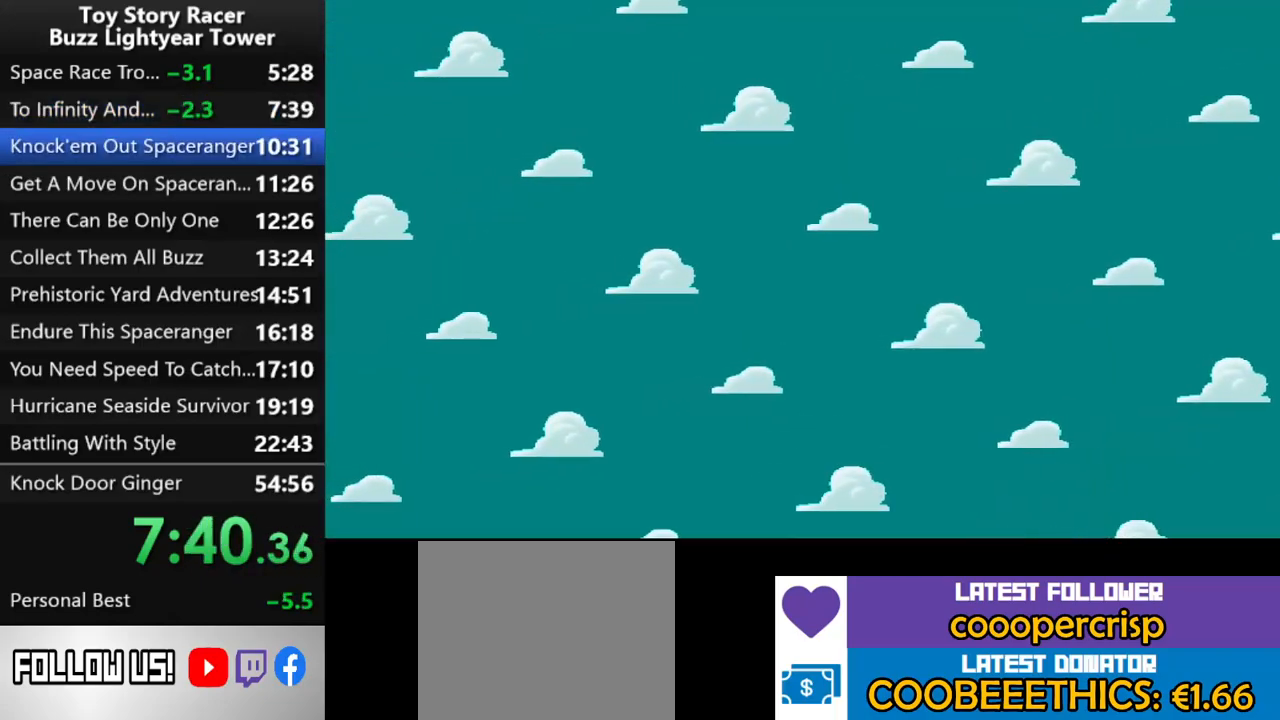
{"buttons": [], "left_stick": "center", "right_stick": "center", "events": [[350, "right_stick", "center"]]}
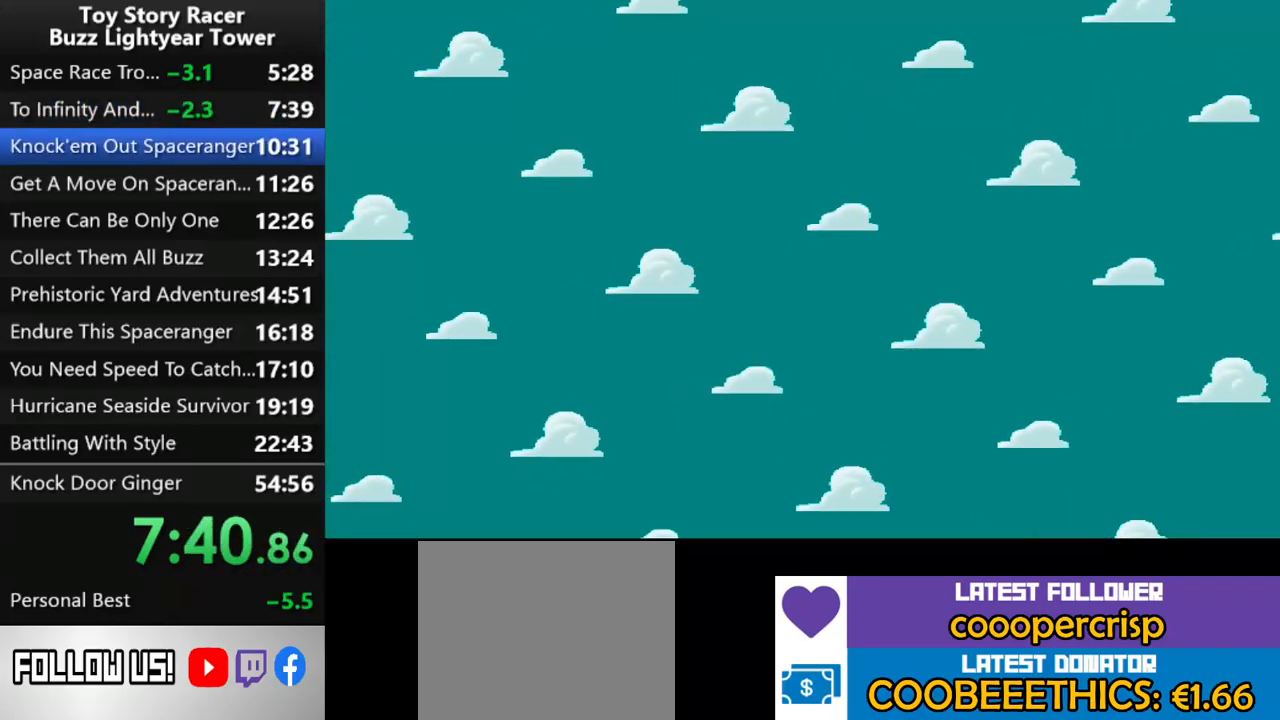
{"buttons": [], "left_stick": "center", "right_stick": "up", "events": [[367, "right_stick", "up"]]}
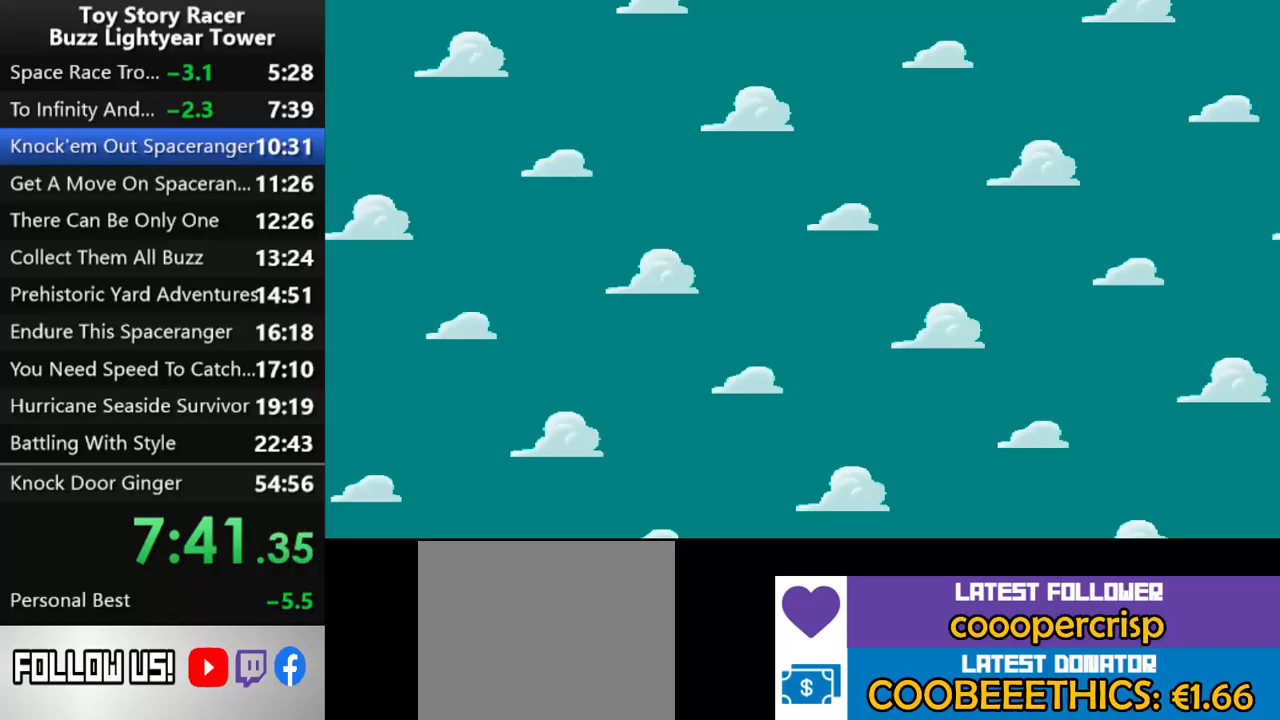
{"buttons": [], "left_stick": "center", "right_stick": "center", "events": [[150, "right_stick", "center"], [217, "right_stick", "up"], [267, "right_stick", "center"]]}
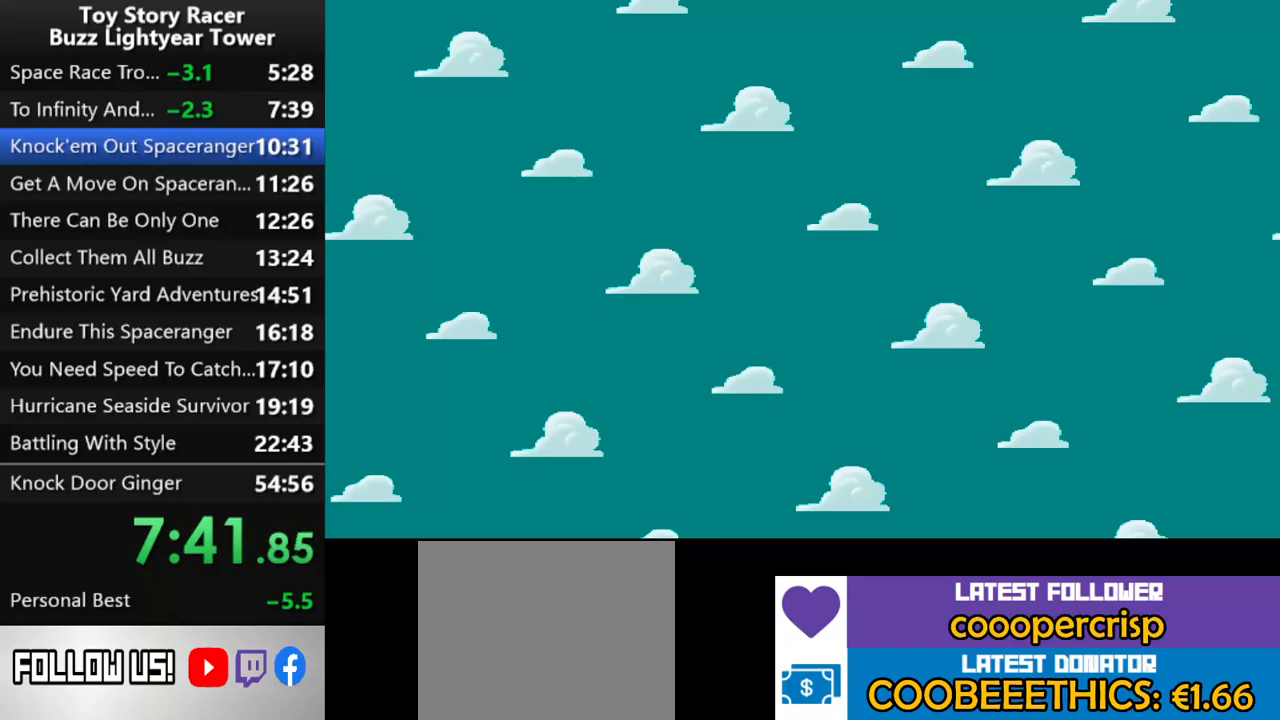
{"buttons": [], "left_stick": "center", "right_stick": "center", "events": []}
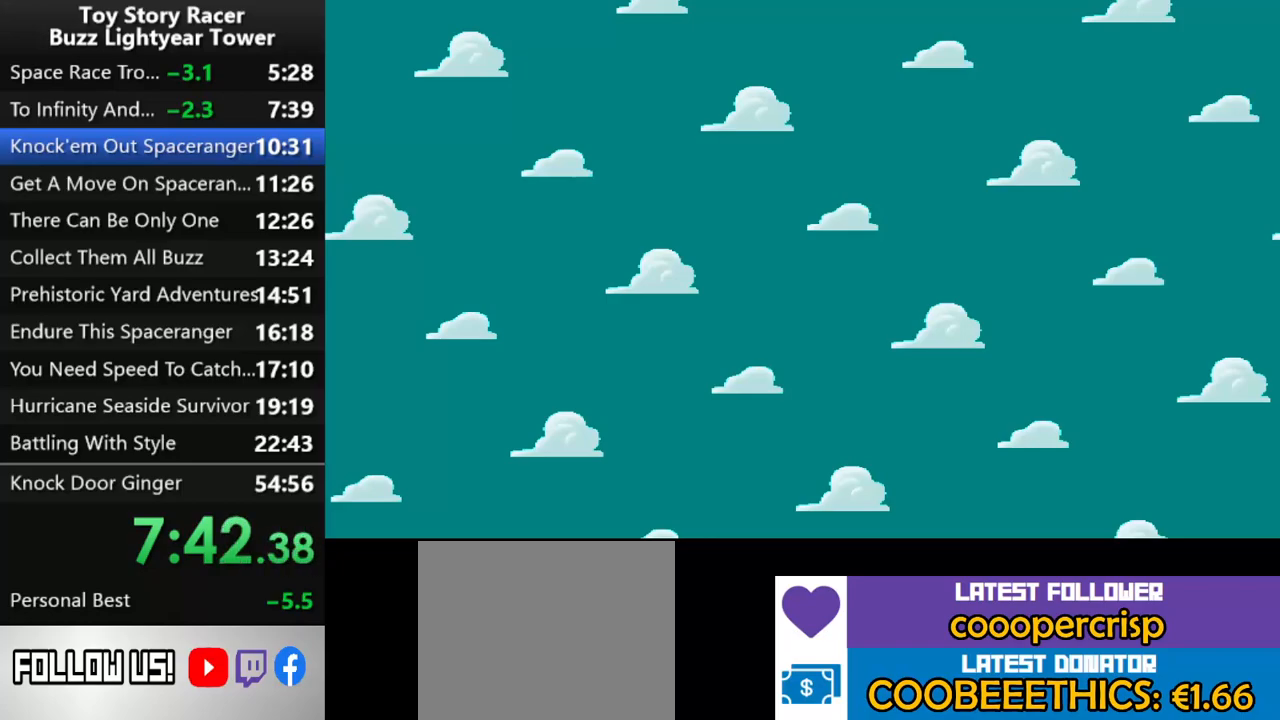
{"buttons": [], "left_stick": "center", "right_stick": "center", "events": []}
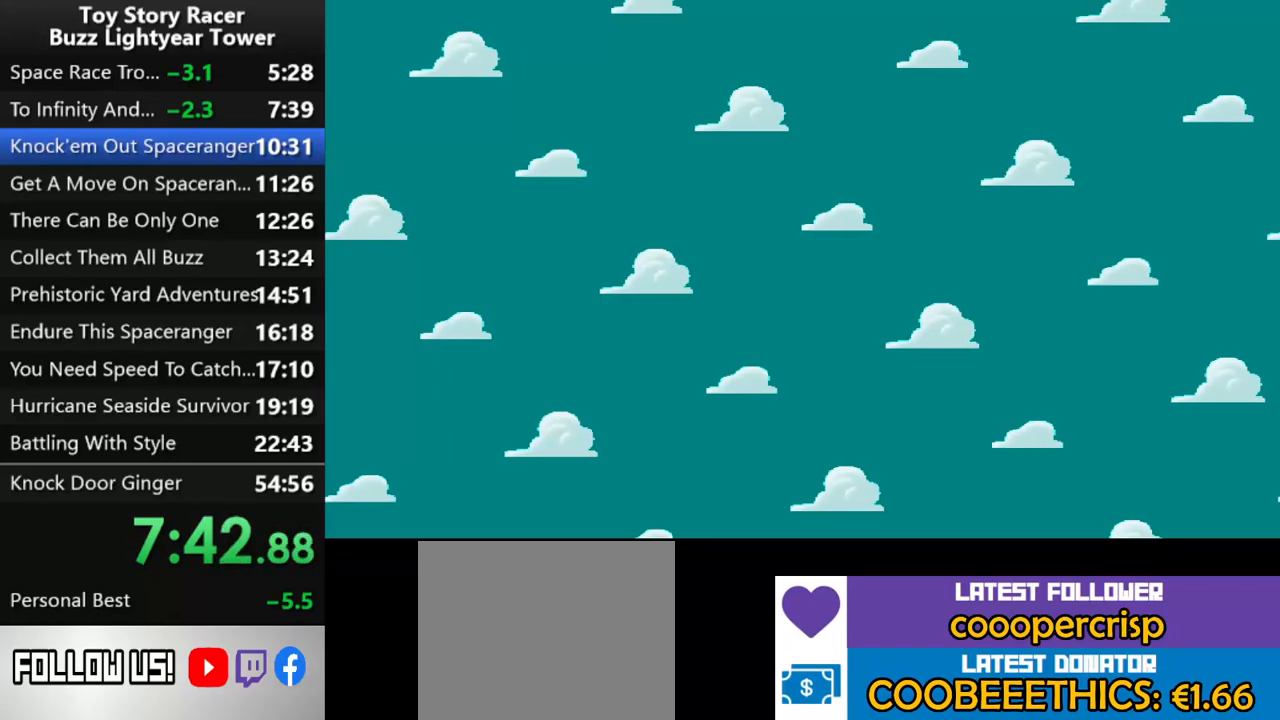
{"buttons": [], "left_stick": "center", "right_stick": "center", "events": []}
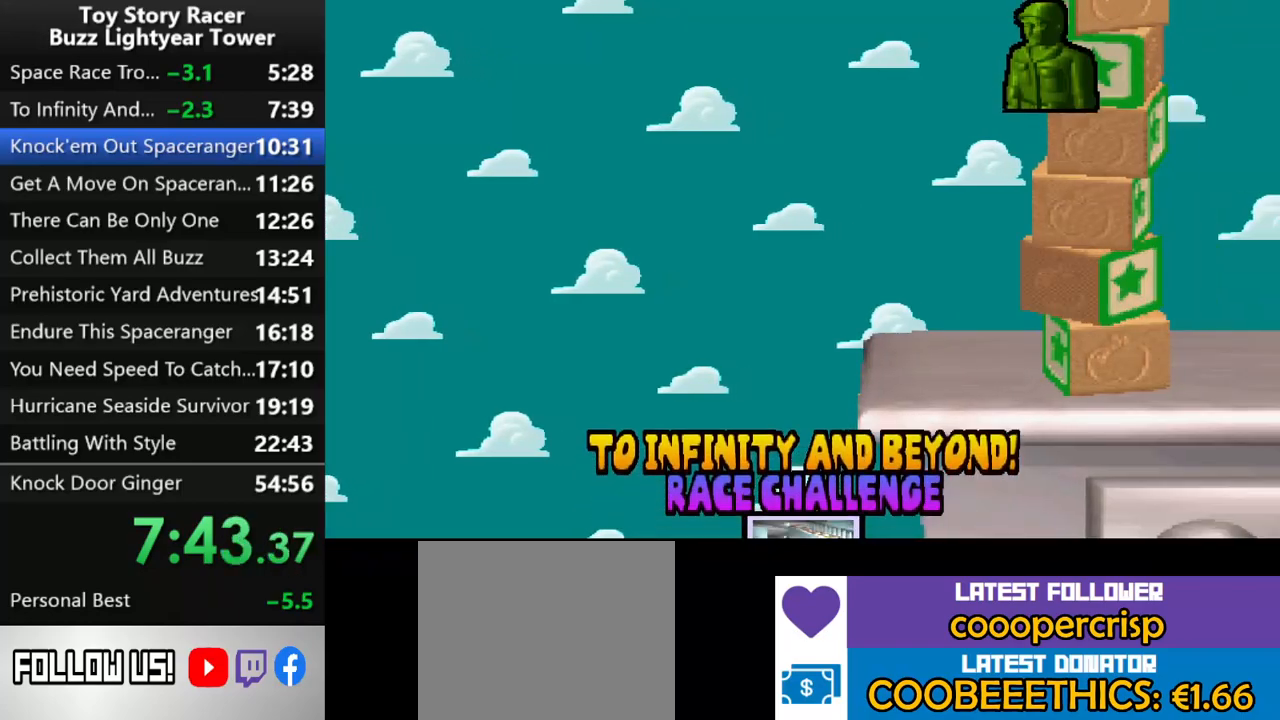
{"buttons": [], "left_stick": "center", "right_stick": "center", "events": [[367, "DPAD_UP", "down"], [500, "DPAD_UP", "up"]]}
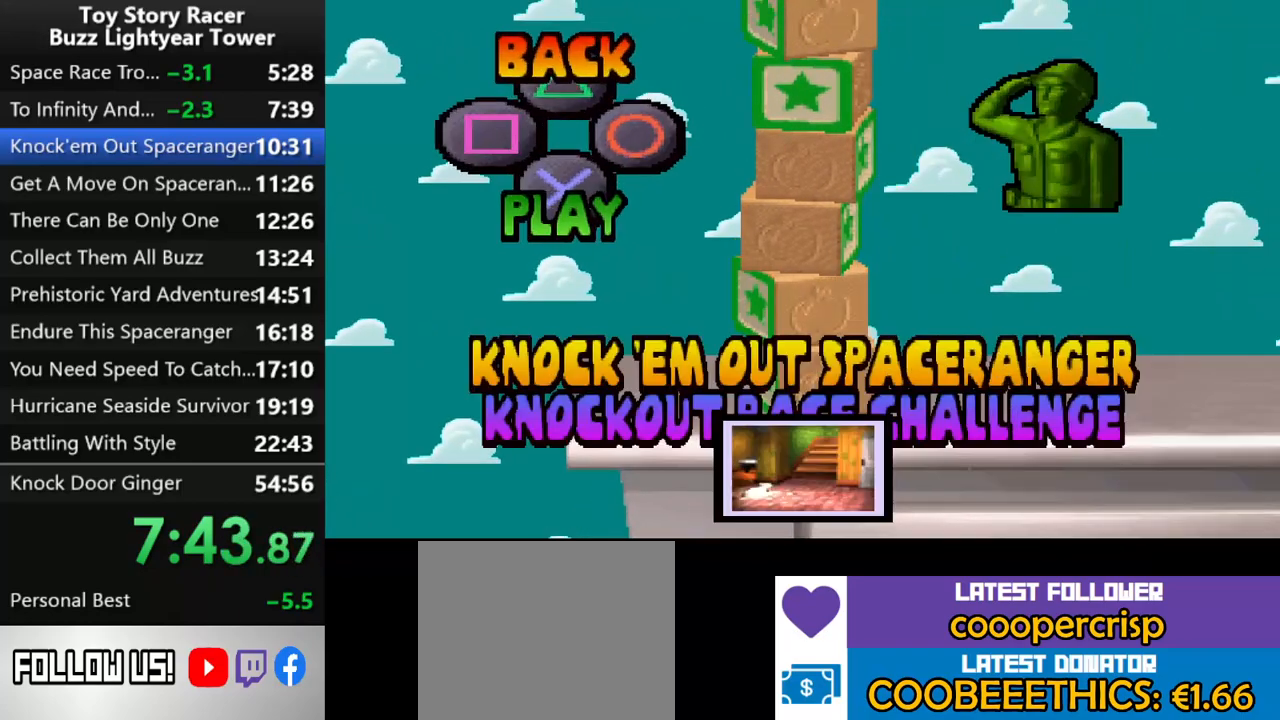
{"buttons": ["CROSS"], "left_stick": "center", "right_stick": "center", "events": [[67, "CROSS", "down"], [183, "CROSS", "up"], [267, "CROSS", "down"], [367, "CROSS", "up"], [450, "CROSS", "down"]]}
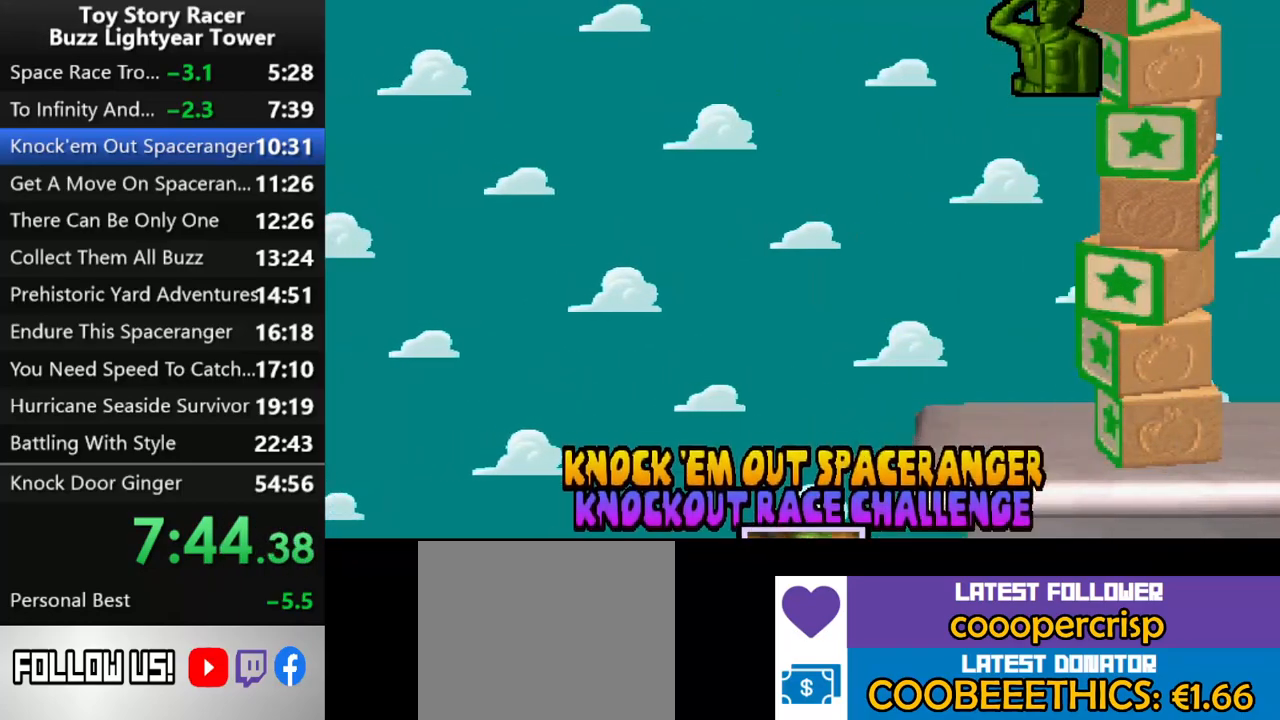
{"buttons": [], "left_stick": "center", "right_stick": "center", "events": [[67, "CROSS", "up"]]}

================

_Exercise aim_
Wherever the string "CROSS" shows up in the material, copy the line that holds it.

_Result for this exercise_
{"buttons": ["CROSS"], "left_stick": "center", "right_stick": "center", "events": [[67, "CROSS", "down"], [183, "CROSS", "up"], [267, "CROSS", "down"], [367, "CROSS", "up"], [450, "CROSS", "down"]]}
{"buttons": [], "left_stick": "center", "right_stick": "center", "events": [[67, "CROSS", "up"]]}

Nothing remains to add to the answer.